Source: WSJ

Harsh heat and a lack of rain in Russia have killed half of the crop in some hard-hit areas. The slump in production in one of the world’s most fertile breadbaskets has pushed prices up 62% since early June, and last month saw the biggest and fastest increase since 1959.

Wheat prices, which briefly rose above $7 a bushel on Monday, are at their highest level since September 2008, the year when low supplies of the grain fueled a global food crisis that led to riots in several countries.

“That’s a massive increase in a very short time frame,” said Terry Roggensack, an agriculture specialist at the Hightower Report, a Chicago-based commodities firm. “It is a scramble period.”

While prices are still well below the levels of 2008 and global stockpiles are much stronger than they were two years ago, the specter of the 2008 shortage looms large, particularly for countries that can’t depend on their own production.

This weekend, Egypt, the world’s largest wheat importer, bought 180,000 metric tons of wheat, its second purchase in the past two weeks and more than it had initially planned. China is warning local businesses against grain hoarding. In India, officials have allowed once-plentiful stockpiles to rot in fields, leaving many people hungry and driving up local prices.

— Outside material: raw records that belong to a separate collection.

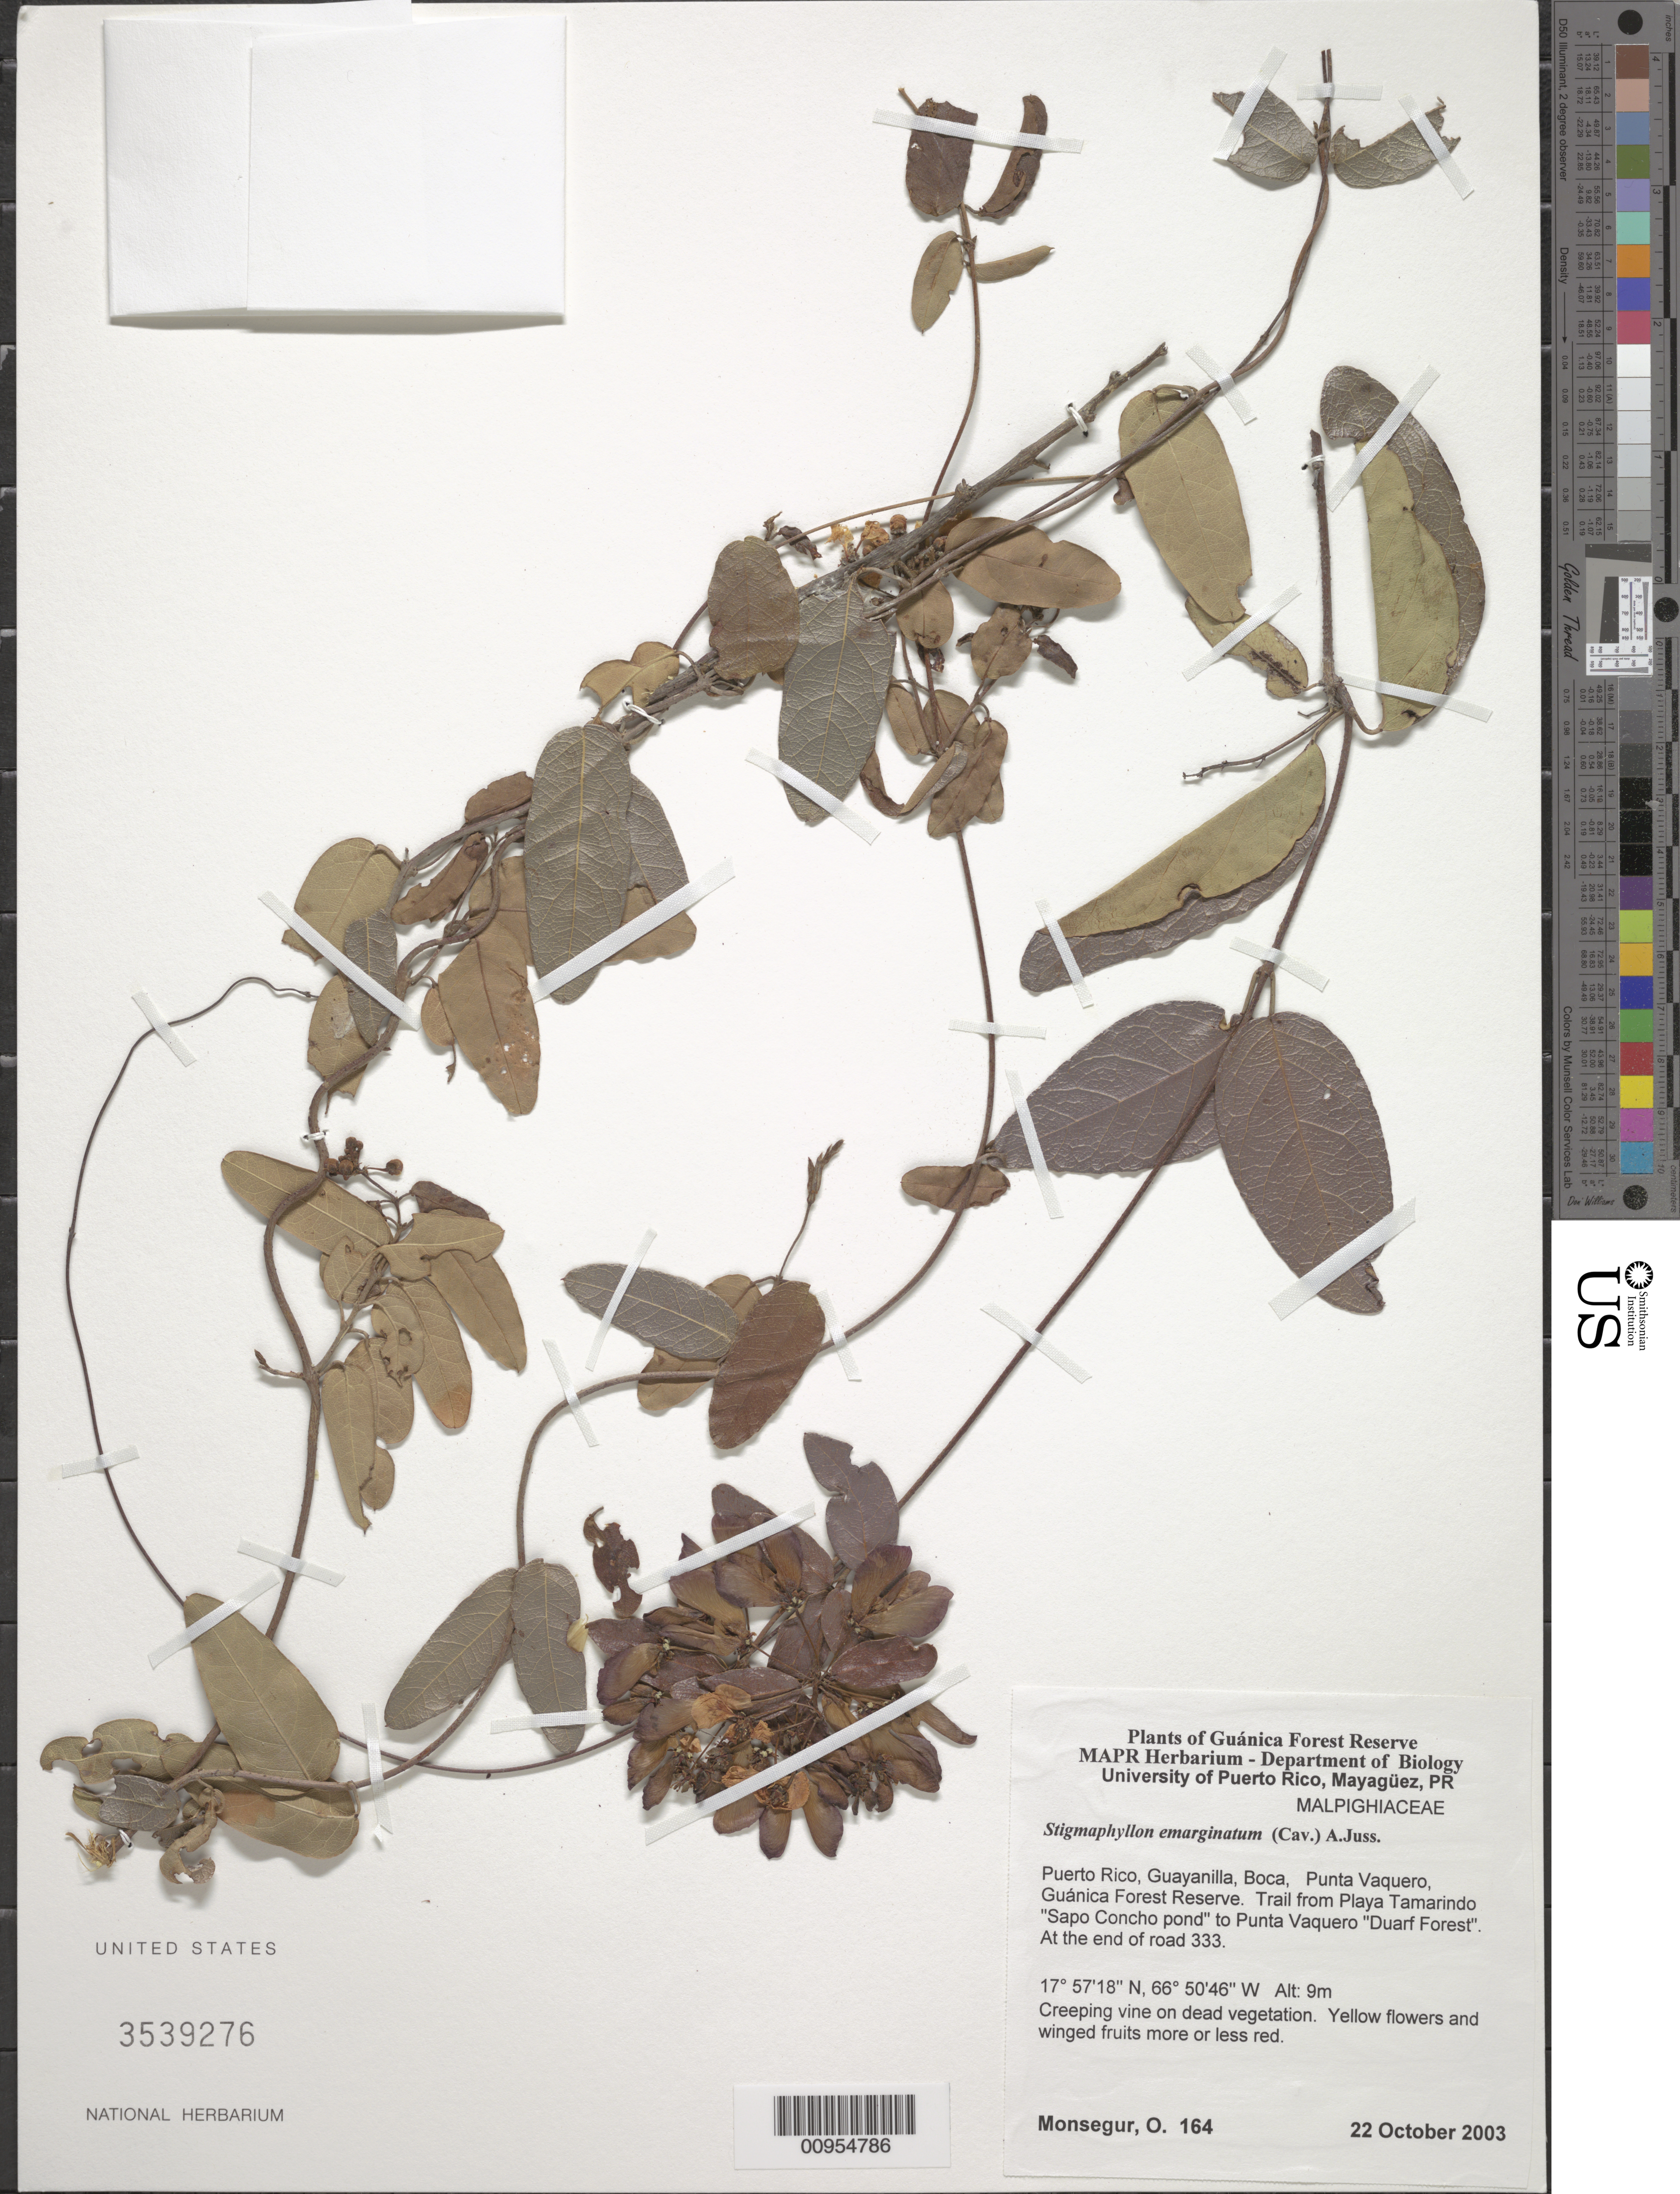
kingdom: Plantae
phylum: Tracheophyta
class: Magnoliopsida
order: Malpighiales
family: Malpighiaceae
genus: Stigmaphyllon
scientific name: Stigmaphyllon emarginatum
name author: (Cav.) A. Juss.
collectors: O. Monsegur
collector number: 164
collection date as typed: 22 Oct 2003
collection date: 2003-10-22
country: Puerto Rico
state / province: Guayanilla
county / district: Boca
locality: Guánica Forest Reserve. Punta Vaquero. Trail from Playa Tamarindo "Sapo Concho pond" to Punta Vaquero "Dwarf Forest". At the end of road 333.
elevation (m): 9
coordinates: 17.5718, 66.50464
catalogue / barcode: US 3539276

All are seeking to avoid a repeat of 2008, when Egypt, Haiti and Pakistan were among countries hit by riots over rising food costs. At one point, the World Bank said higher commodity costs had pushed up food prices 83% in three years. Commodity prices plunged amid the darkest days of the financial crisis later that year and in 2009. But even then, some analysts predicted a food crisis would return when the economy recovered.

Russia’s troubles are having an even bigger impact in part because many of the world’s wheat exporters have experienced some crop problems. Big exporters like Canada have struggled with excessive rains, while Australia has battled locusts. Patches of wheat-growing regions in the European Union also have been struck by drought.